REQUIREMENT >>
When you reach the line containing "hfov_deg: 69.4", repeat it and every line after it exactly, stopping only at the end of the listing.

___ RECORDED DATA ___

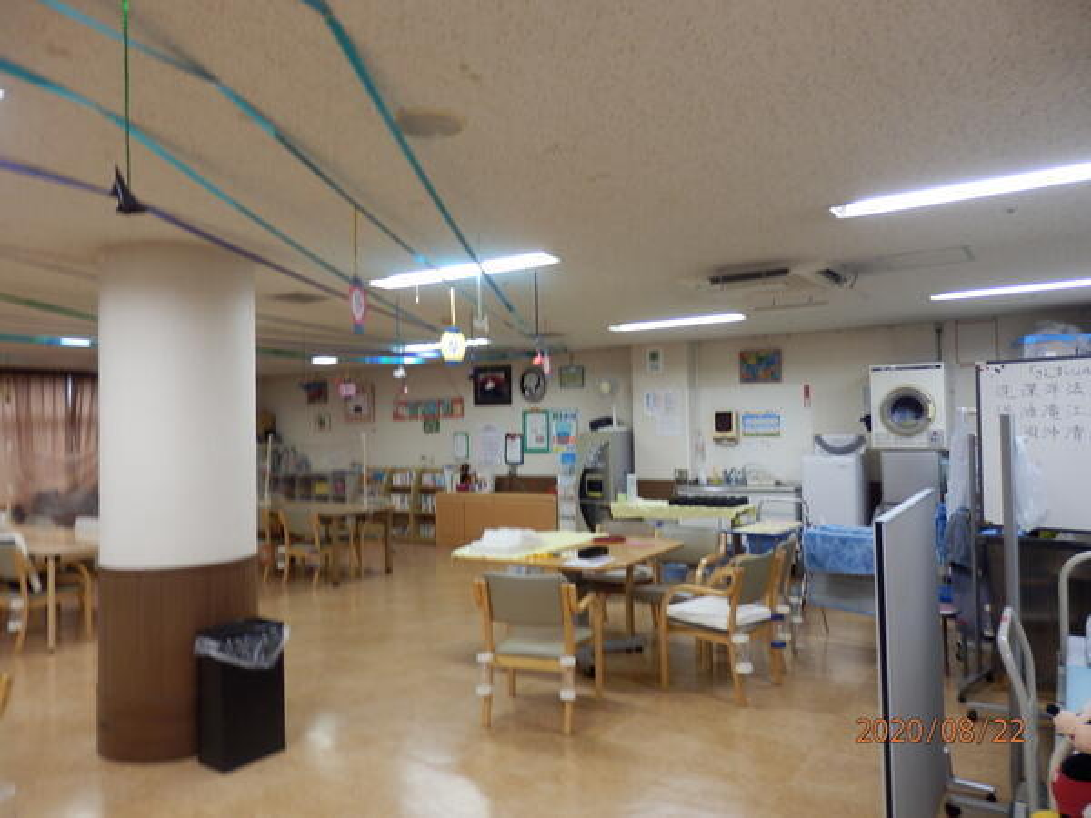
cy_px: 409
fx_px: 788
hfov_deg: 69.4
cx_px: 546
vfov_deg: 54.9
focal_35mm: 25
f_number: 3
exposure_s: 1/30
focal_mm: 4.5
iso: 125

___

REPLY >>
hfov_deg: 69.4
cx_px: 546
vfov_deg: 54.9
focal_35mm: 25
f_number: 3
exposure_s: 1/30
focal_mm: 4.5
iso: 125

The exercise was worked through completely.